Una testimonianza iconografica altomedievale dell’ariete è una scultura del VI-VII secolo, ritrovata durante recenti scavi archeologici e rappresentata da un cervo maschio con grandi corna spiraliformi. Raffigurato nel mondo cristiano come simbolo di Cristo-Agnello sacrificale, la sua presenza nel mondo medievale prevale per il suo carattere astrale nella costellazione che segna l’inizio della primavera (mentre la sua riproduzione nell’araldica è poco rappresentativa).
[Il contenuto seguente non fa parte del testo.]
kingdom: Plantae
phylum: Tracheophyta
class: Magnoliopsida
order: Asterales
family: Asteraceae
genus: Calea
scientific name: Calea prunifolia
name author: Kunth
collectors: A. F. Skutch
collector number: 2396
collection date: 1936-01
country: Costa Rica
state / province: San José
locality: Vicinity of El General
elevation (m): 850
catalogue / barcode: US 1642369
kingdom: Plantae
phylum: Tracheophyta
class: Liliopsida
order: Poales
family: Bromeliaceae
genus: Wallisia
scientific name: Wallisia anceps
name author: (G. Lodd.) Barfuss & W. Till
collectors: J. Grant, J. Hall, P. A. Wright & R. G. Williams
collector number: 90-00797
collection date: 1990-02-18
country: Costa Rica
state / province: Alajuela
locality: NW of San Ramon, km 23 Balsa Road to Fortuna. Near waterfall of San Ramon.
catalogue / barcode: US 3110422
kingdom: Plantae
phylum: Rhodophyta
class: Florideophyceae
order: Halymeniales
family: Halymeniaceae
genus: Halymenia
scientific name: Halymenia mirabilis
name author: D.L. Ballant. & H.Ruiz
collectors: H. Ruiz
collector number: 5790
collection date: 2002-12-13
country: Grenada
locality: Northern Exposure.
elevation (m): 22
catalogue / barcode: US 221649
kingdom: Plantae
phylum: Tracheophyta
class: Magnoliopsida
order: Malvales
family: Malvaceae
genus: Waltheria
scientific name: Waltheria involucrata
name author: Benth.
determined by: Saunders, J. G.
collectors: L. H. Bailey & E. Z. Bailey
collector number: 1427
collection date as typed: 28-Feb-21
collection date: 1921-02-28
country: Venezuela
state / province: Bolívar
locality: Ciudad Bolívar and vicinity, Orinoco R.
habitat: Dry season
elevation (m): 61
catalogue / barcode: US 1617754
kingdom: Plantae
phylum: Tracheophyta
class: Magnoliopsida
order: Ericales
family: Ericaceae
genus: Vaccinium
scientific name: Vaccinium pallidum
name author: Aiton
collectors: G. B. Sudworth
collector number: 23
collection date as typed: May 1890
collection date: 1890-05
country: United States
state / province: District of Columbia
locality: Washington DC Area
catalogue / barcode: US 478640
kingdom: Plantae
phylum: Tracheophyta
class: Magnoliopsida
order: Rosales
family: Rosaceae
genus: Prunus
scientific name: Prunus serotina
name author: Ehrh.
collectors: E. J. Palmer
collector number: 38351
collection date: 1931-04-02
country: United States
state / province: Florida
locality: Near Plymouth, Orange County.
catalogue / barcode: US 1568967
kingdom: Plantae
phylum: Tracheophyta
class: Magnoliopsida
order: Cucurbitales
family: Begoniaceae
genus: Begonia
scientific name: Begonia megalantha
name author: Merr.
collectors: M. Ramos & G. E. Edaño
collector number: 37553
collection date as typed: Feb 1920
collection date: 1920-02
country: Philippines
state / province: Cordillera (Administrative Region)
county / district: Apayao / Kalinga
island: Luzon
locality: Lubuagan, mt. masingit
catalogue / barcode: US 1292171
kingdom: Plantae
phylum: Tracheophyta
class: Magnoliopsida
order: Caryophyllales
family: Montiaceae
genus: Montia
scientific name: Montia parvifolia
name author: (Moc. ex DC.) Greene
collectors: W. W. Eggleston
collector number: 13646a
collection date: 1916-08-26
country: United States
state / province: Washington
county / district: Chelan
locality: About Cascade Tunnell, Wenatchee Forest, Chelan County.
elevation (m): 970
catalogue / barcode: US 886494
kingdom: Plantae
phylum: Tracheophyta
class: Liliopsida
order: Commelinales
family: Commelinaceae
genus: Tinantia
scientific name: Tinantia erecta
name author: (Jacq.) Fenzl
Importante nell’alto Medioevo è infine la figura del drago. Animale immaginario, mostro terrificante, è protagonista di storie e leggende dell’area occidentale, specialmente nell’ambito culturale inglese.
Il drago, il cui aspetto fantastico, vario e multiforme è noto a tutti, è il nemico vinto e vincitore nel più antico poema epico della letteratura epica in volgare, Beowulf, dell’VIII secolo, dove il principe scandinavo Beowulf combatte il drago che terrorizzava il suo popolo e poi da lui viene ucciso. Altro drago della tradizione anglosassone è il mostro Nisaeg che nel 565 (secondo un racconto di san Colombano) avrebbe ucciso un uomo che nuotava nel lago di Loch in Scozia: si tratta di Nessie, il mostro di Loch Ness la cui leggenda è arrivata fino a noi. E infine: il racconto cristiano di san Giorgio e il drago, dove il santo, uccisore di un drago in procinto di divorare una giovane principessa, diventa il simbolo del nemico dei draghi per antonomasia, reinterpretando la vicenda cristiana della lotta dell’arcangelo Michele contro Lucifero e il racconto pagano del drago ucciso da Sigfrido.